I
Qui se flatte qu’il y a des
philosophies de l’histoire caracole volontiers à travers les époques, ou les
traverse à bride abattue. Nous répétons : « La Guerre de Trente
ans », pour évoquer la guerre européenne qui commence en 1914 et s’achève
comme guerre mondiale en 1945 pour céder la place, jusqu’en 1990, à la Guerre
froide. Nous avons l’analogie facile, rapide, ce pli de lieu commun vient de
loin. Il nous coûte plus qu’il ne nous sert : nous écrivons l’histoire à
notre image, et ni plus ni moins intelligible qu’au premier jour elle nous le
rend bien, la commodité nous vaut peut-être la berlue. Son sens, s’il en était
un, s’ébauche dans les rapprochements et les parallèles qui, dans les
événements, construisent des séries, et dans ces séries, les catégories de
causes et d’effets sans lesquelles l’orientation de nos actes finirait par nous
échapper. Nous nous assurons ainsi de leur visibilité, mais c’est en les
conservant dans la lumière froide, dans le formol des mythes et de leur
imagerie d’Épinal.
Encore
faut-il aussi gager que plus dure un conflit, plus il ameute de causes et de
partis, et plus diminue l’espoir d’en donner un jour quelque idée intelligible
et bien consistante. Dans le cas de la Guerre de Trente ans n° 2, et pour s’en
tenir à la fonction analogique qu’elle remplit dès les débuts de sa mise en
circulation, tantôt comme référence littérale aux années 1618-1648 que conclut
le Traité de Westphalie, tantôt comme référence générique à la « guerre
civile européenne » : dans les deux cas, elle entre dans le langage
conventionnel des diplomates et des historiens dès l’hiver 1918-1919. Elle
reçoit son habilitation définitive en décembre 1919, quand paraît un livre qui,
en quelques semaines, cristallisera les
passions, en Europe et aux États-Unis : Les Conséquences économiques de la paix, de John M. Keynes. Négociateur
du Trésor britannique à la Conférence de la paix, il vient de démissionner de
ses fonctions ; avec ce brûlot il rend public son différend avec le
Cabinet de Lloyd George et règle ses comptes en librairie.

# [DONNÉES FOURNIES]
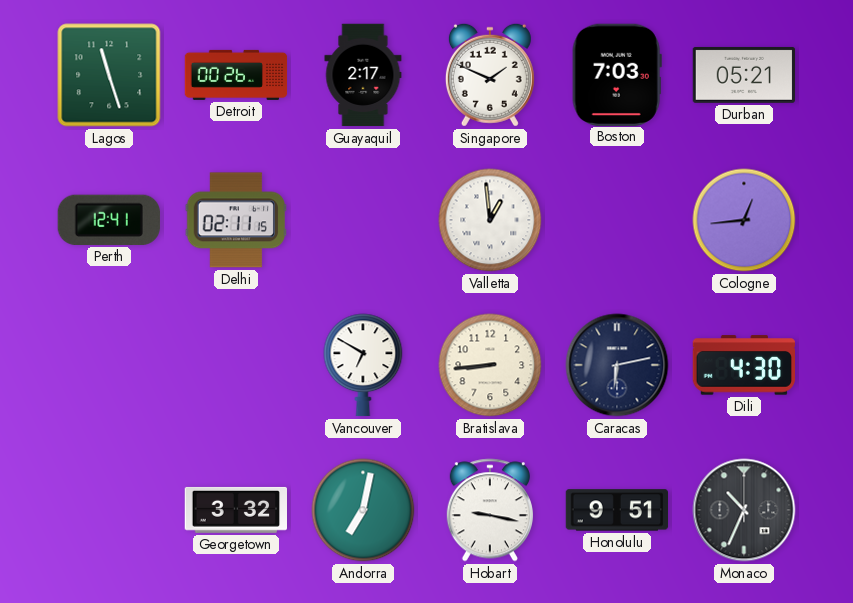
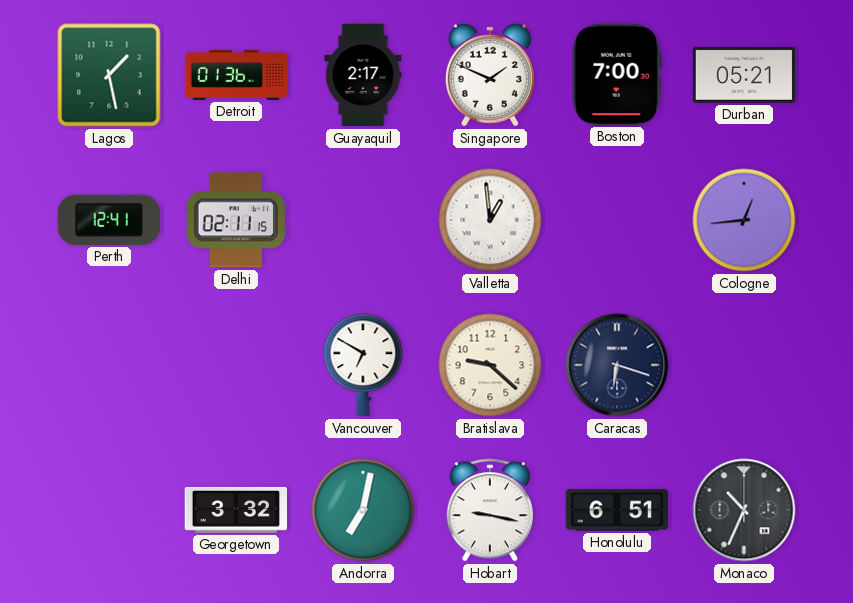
Lagos: 11:27 -> 1:28
Detroit: 00:26 -> 01:36
Boston: 7:03 -> 7:00
Bratislava: 8:44 -> 9:22
Caracas: 6:13 -> 6:18
Dili: 4:30 -> none
Honolulu: 9:51 -> 6:51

# [À FAIRE]
a - Recopiez à l'identique toutes les lignes des données fournies, en laissant de côté les images.
b - Prolongez l'extrait sur l'analogie de la « Guerre de Trente ans » à partir de sa dernière phrase.

# [CORRIGÉ]
a -
Lagos: 11:27 -> 1:28
Detroit: 00:26 -> 01:36
Boston: 7:03 -> 7:00
Bratislava: 8:44 -> 9:22
Caracas: 6:13 -> 6:18
Dili: 4:30 -> none
Honolulu: 9:51 -> 6:51

b -
Keynes s’y
distingue aussi par son énergie de polémiste amateur du style relevé : à
l’image fort peu nationaliste de la « guerre civile européenne »,
récurrente dès les premières pages, il donne, bien avant les historiens des
années 1960 et leur suite, un impact qu’elle gardera, non seulement de par ses
prestiges auprès de l’opinion, mais aussi parce qu’elle lui sert d’arme
rhétorique pour défier des décideurs dont il déteste la politique mais respecte
la carrure (Clemenceau surtout). La veine des grands mémorialistes d’Ancien
Régime inspire encore cette prose quand bien même son auteur y argumente en
moderniste de l’économie de libre-échange réformée en politique de réparation
des dommages de guerre. En France, Keynes trouvera au moins deux contradicteurs
de talent égal au sien : quelques mois après la parution de son essai,
Jacques Bainville, aux éditions de l’Action Française dont, avec Maurras, il
est la tête pensante, publie Les
Conséquences politiques de la paix. En 1946, Raymond Aron, dans la
collection qu’il dirige aux éditions Gallimard, publie (et préface) La Paix calomniée ou les conséquences
économiques de monsieur Keynes, dont l’auteur, Étienne Mantoux, neveu du diplomate
secrétaire des négociations de Versailles en 1919-1920, est mort au combat en
avril 1945. Mantoux fait réplique, et minutieuse, aux thèses économiques et
politiques de Keynes. En bon connaisseur du différend entre les deux écoles, Aron,
pour faire apprécier et la consistance de son argument et sa propre adhésion,
ajoutera que Bainville aussi avait eu raison contre Keynes. (Qu’en revenant sur
le premier après-guerre Aron libéral se sente, au début du second, si proche de
Bainville monarchiste n’est pas la moins savoureuse des chausse-trapes de la
séquence ici envisagée : la Guerre de Trente ans n° 2 oppose des usages
différents du même stéréotype historique, mais peut rapprocher des adversaires
idéologiques.)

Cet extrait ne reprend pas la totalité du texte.